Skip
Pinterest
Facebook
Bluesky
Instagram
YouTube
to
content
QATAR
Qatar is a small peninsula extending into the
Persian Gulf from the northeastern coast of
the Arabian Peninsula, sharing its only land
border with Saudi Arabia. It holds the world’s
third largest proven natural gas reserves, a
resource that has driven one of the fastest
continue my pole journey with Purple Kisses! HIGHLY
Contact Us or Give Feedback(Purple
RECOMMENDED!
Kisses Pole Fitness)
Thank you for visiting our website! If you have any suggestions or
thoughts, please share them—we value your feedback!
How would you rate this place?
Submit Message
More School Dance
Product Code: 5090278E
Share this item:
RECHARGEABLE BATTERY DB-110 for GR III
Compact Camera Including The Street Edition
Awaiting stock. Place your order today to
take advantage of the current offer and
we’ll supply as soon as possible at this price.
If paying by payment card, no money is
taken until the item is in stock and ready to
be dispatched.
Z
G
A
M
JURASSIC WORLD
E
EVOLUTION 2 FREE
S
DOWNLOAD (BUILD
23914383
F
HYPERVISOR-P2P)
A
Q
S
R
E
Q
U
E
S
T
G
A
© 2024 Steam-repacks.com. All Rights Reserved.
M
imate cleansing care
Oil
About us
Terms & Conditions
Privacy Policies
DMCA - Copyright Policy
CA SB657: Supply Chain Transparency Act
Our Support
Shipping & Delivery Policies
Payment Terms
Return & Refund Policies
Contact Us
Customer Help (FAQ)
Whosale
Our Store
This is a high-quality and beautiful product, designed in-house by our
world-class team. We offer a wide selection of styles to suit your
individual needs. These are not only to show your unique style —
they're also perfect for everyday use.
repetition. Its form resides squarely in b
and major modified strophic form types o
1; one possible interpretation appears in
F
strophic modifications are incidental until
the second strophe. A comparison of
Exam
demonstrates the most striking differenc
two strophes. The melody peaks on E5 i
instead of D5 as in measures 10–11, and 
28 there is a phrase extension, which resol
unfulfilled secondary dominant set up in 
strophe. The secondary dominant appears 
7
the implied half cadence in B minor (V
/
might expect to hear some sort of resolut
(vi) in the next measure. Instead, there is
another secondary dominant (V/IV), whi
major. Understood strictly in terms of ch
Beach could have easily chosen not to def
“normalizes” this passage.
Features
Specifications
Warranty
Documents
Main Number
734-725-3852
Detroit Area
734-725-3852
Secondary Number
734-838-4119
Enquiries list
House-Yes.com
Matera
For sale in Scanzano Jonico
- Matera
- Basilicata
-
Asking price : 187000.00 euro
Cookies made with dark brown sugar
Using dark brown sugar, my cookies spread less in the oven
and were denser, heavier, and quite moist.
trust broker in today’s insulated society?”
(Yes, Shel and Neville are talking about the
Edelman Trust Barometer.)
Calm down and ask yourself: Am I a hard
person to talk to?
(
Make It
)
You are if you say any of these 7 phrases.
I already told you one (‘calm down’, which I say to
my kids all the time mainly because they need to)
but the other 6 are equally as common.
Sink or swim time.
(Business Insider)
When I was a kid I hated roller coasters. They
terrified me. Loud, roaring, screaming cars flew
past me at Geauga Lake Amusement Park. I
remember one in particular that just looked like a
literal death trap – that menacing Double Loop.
# # # #
§ Problem statement: From the data, collect all lines where the string "major" appears.

§ Expected answer:
and major modified strophic form types o
major. Understood strictly in terms of ch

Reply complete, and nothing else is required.